**WHAT NEEDS TO BE DONE**.
Write out, word for word, the lines below from the one containing "the end time." through the one containing "2:15 PM -- neither: a", both included, and leave out the picture.

**DATA SUPPLIED**.
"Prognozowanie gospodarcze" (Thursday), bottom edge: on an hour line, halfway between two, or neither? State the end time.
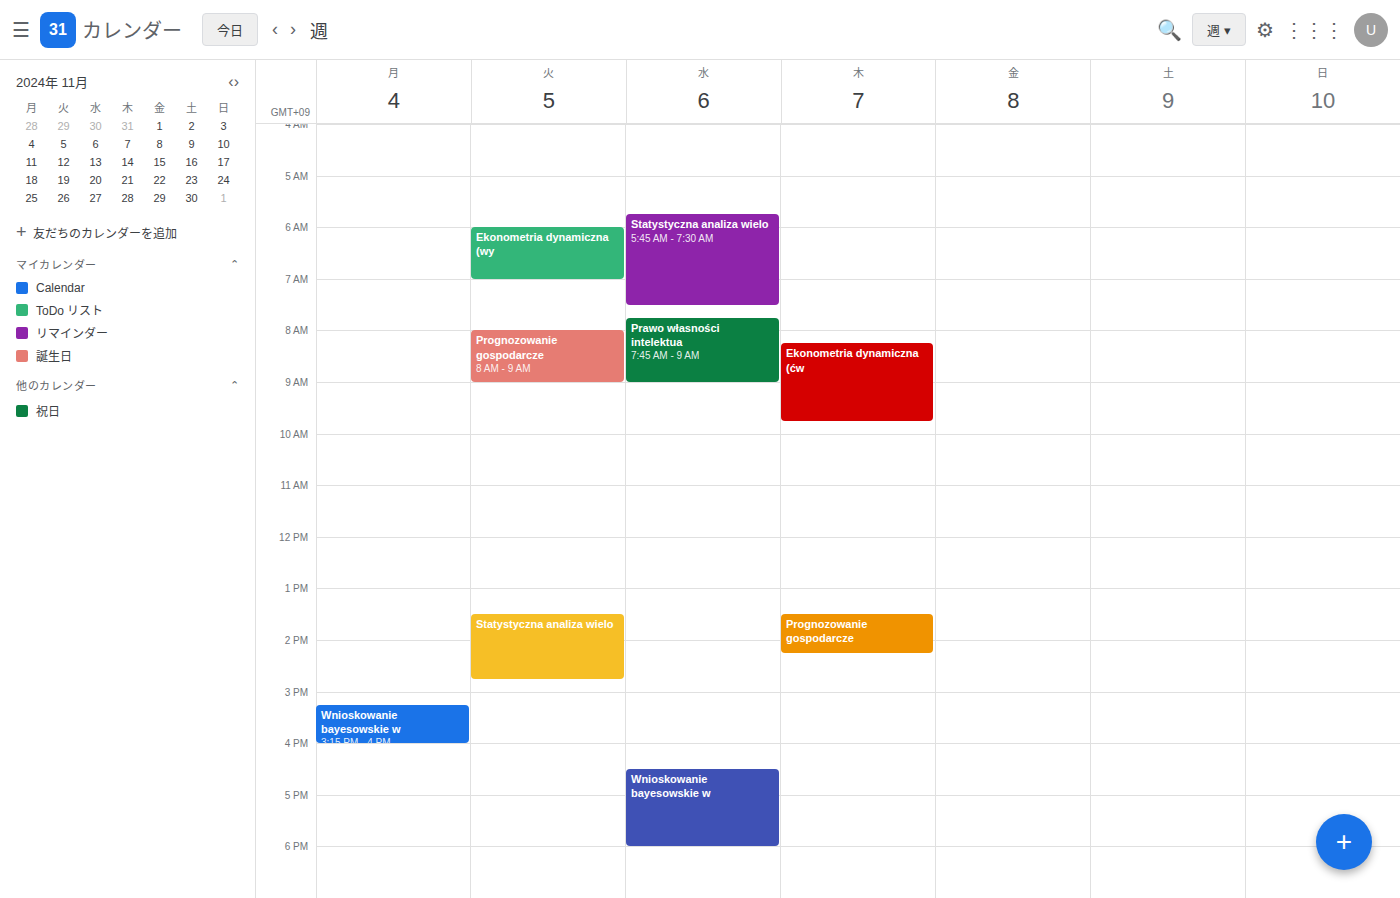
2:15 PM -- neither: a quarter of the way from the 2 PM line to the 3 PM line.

---

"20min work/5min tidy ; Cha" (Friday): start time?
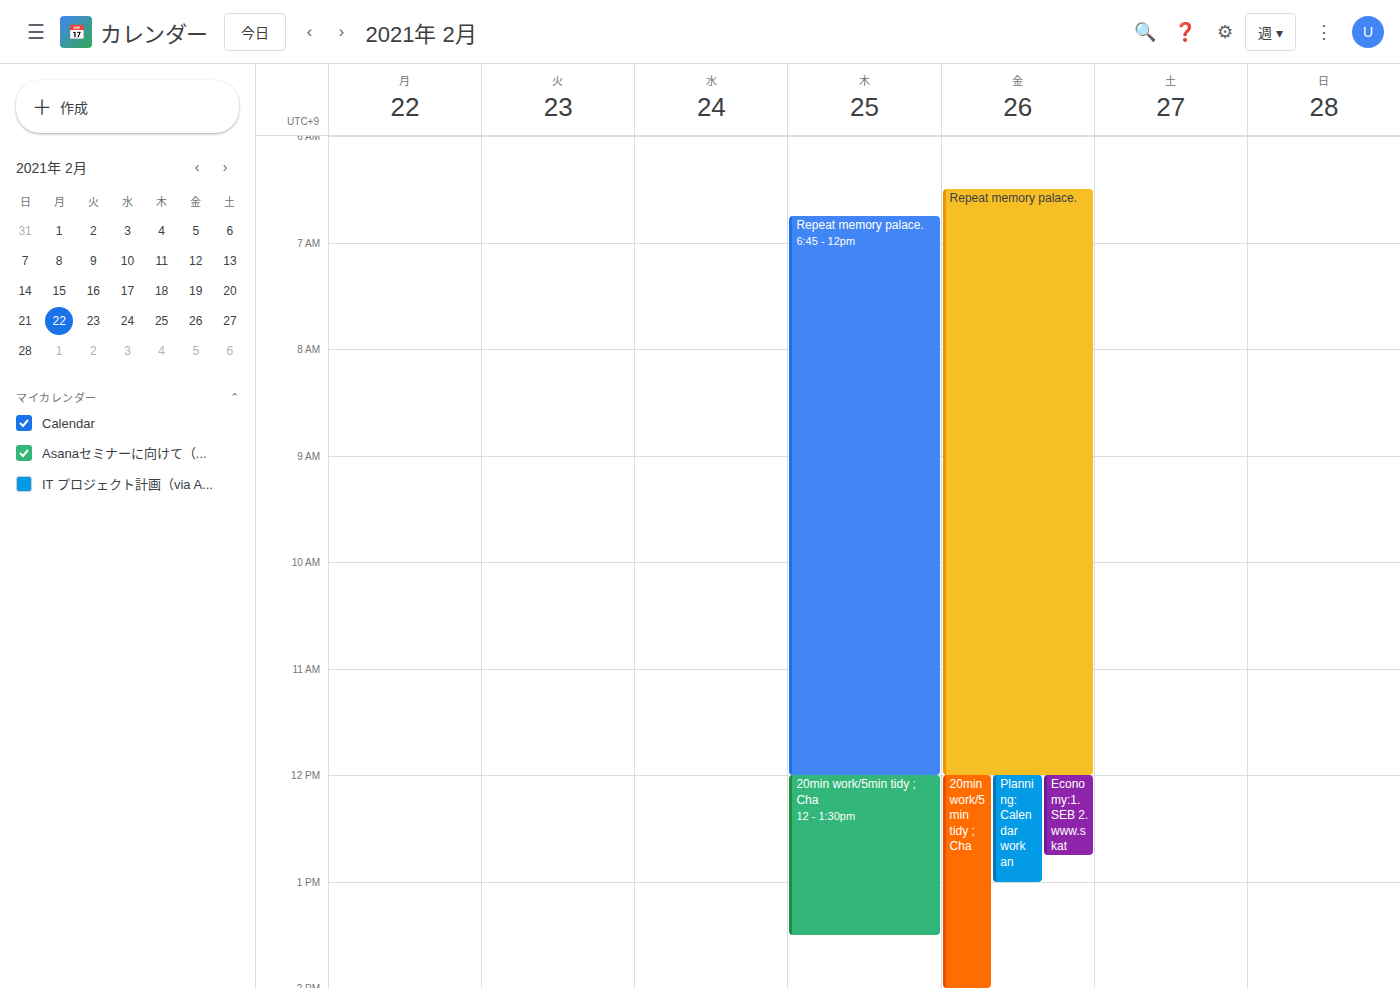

---

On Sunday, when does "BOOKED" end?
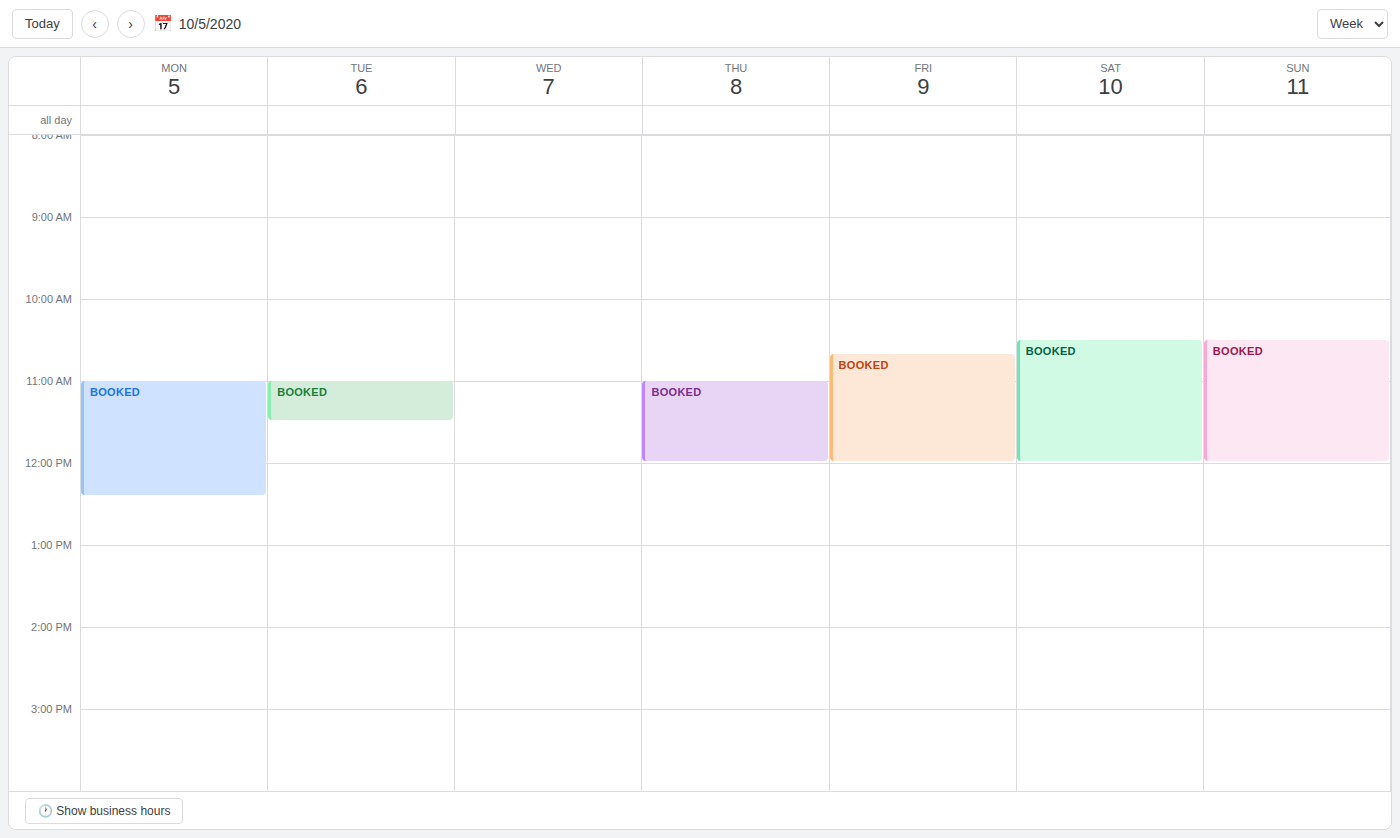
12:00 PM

**WORKED ANSWER**.
"Prognozowanie gospodarcze" (Thursday), bottom edge: on an hour line, halfway between two, or neither? State the end time.
2:15 PM -- neither: a quarter of the way from the 2 PM line to the 3 PM line.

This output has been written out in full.